The body of the half-shaven menial woman, the one who questioned you in the plaza, lies broken at their feet.
"Forgive our master's jest," the first one says, baring stained teeth as he smiles at you through a mouth made wider by the slash of some serrated blade, "but the time has come for the pawns to play their parts. Give us the old man."
The other menials are moving into cover, levelling autoguns and las weapons from behind bookshelves and marble statues at the small band of intruders, but the cultists - the Pilgrims, to use their own term - pay them no mind. You can feel the akasha roiling around them, but it feels wrong, tainted and maddened by some impossible curse. You think they are weaker than you, individually, but you cannot say for sure, and there are four of them besides.
"No," you say flatly, because numbers or not there is no choice in this matter. You'll not hand over an ally, even one as poorly mannered as Septimus, to madmen such as these.

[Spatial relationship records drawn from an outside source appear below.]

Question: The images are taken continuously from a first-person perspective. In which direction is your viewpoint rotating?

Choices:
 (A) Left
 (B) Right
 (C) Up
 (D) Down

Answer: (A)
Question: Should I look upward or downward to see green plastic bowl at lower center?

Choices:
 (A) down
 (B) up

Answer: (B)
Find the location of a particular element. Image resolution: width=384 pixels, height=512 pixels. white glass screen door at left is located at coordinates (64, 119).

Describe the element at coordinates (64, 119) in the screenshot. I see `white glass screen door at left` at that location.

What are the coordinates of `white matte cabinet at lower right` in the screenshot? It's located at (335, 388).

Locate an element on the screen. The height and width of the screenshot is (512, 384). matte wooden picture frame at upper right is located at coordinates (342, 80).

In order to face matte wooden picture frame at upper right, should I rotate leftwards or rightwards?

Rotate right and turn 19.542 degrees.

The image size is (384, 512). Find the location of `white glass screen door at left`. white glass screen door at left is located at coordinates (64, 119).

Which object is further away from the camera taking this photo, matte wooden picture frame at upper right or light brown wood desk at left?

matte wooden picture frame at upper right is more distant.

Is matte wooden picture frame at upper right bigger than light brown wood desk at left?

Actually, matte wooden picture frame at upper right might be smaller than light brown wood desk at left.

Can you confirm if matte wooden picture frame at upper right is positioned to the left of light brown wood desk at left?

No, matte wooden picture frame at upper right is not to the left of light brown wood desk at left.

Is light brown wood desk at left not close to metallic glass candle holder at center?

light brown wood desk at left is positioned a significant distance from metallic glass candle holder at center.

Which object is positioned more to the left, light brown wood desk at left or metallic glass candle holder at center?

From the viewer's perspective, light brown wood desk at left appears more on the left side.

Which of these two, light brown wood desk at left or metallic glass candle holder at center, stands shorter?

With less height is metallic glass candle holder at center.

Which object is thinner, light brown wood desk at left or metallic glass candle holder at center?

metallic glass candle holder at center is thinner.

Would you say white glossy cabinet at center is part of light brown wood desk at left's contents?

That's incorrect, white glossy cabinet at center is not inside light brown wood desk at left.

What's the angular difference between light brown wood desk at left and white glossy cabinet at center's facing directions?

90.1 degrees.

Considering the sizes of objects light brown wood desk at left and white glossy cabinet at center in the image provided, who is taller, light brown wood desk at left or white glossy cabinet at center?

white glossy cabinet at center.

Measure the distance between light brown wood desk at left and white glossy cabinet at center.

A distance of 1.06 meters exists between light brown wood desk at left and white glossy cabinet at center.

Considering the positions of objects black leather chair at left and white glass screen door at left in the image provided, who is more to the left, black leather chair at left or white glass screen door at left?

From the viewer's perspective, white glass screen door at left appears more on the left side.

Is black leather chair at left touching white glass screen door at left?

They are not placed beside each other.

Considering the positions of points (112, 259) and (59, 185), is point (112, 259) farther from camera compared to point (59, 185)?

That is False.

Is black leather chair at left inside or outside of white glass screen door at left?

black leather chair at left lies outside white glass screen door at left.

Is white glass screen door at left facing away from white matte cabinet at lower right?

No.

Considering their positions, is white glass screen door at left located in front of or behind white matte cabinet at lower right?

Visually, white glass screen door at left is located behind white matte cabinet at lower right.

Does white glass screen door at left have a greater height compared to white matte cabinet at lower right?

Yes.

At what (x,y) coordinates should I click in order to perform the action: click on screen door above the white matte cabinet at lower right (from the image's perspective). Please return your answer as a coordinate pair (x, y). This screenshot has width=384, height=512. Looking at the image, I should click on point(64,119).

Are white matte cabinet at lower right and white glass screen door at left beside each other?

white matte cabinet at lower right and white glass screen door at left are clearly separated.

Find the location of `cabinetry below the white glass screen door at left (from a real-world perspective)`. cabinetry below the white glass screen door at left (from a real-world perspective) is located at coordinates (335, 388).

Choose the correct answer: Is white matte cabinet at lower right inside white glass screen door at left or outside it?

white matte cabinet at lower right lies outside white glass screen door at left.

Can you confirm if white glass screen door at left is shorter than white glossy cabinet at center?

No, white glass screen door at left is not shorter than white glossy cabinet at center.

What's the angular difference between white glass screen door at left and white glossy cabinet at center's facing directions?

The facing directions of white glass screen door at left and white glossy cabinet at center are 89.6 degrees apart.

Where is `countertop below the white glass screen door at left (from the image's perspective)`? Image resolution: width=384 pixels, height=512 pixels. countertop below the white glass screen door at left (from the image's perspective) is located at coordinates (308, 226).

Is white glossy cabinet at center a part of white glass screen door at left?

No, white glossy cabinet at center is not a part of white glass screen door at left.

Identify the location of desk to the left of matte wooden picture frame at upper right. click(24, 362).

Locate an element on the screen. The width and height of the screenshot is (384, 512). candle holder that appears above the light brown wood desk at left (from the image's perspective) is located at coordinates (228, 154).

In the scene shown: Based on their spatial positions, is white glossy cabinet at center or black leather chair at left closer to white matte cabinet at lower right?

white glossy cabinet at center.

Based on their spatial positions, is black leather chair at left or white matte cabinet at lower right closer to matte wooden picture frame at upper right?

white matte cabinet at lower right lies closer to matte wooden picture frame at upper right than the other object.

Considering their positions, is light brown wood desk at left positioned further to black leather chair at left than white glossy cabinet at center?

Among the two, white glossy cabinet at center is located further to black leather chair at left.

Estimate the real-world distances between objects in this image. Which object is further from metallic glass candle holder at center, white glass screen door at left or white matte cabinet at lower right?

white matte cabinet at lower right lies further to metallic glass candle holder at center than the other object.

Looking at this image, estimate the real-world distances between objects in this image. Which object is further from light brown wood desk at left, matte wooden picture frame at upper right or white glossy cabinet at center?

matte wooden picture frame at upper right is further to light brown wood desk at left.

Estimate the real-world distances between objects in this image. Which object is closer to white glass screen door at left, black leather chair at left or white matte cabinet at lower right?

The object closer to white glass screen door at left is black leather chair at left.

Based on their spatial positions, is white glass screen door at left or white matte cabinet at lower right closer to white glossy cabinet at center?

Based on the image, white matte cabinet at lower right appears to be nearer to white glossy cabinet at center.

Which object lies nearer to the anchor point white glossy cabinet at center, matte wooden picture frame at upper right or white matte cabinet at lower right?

"Oh good," says the woman, drawing a rusted scythe from seemingly nowhere at all and hefting it in her hands. She leers at you, and along the edge of her blade sharpened metal teeth begin to churn and roar. "I was so hoping you would say that!"
You think of Nazuath Karkalla, and the sort of death these people plan for you and those under your care. Then you attack.
You are facing four Demonic Adepts of unknown strength and Realm, armed with chain weapons and apparently specialising in "bile and spite". On your side are potentially the ten surviving menials from the Red Cages, but do you wish to expose them to a battle between Adepts?
[ ] Fight Alone. You will win the fight, but will be badly injured in the process, compelling you to seek medical aid and likely weakening you for future confrontations.
[ ] Fight as One. You will win the fight, but several of the menials who follow you will die in pain and fear, as is inevitable when mortals stand against Adepts.
--/--
Additionally, xp earned from fanworks has been used to improve both Sun-Tempered Temple Body and Incandescent Wings of the Phoenix. Choose one perk for each.
[ ] [Phoenix] Effortlessly Dancing Flame. By rapidly adjusting the angle and force of your plasma flares, you can perfectly balance on any surface no matter how thin or unstable.
[ ] [Phoenix] Royal Perch Method. Compensating for the pull of gravity with equal and opposite thrust, you may run on walls or stand on ceilings with equal ease.
[ ] [Phoenix] Surging Tempest Acceleration. Combining multiple plasma-flares into a single volcanic eruption of plasma, you may attain vastly greater acceleration and speed at the cost of manoeuvrability.
-/-
[ ] [Temple] Skyfire Banquet. Natural sunlight and other forms of solar energy are food and water to you, strengthening your body and empowering your soul. The greater the exposure, the greater the benefit.
[ ] [Temple] Adamant Skin. Tempering your body in the heat of your soul, you harden your skin like ceramite, trading flexibility for massively improved resilience.
[ ] [Temple] Untouchable Glory. Attacks which you could otherwise endure are reflected back at the attacker. Naturally, sun-aspected attacks such as light, heat and radiation are much easier to reflect than kinetic force.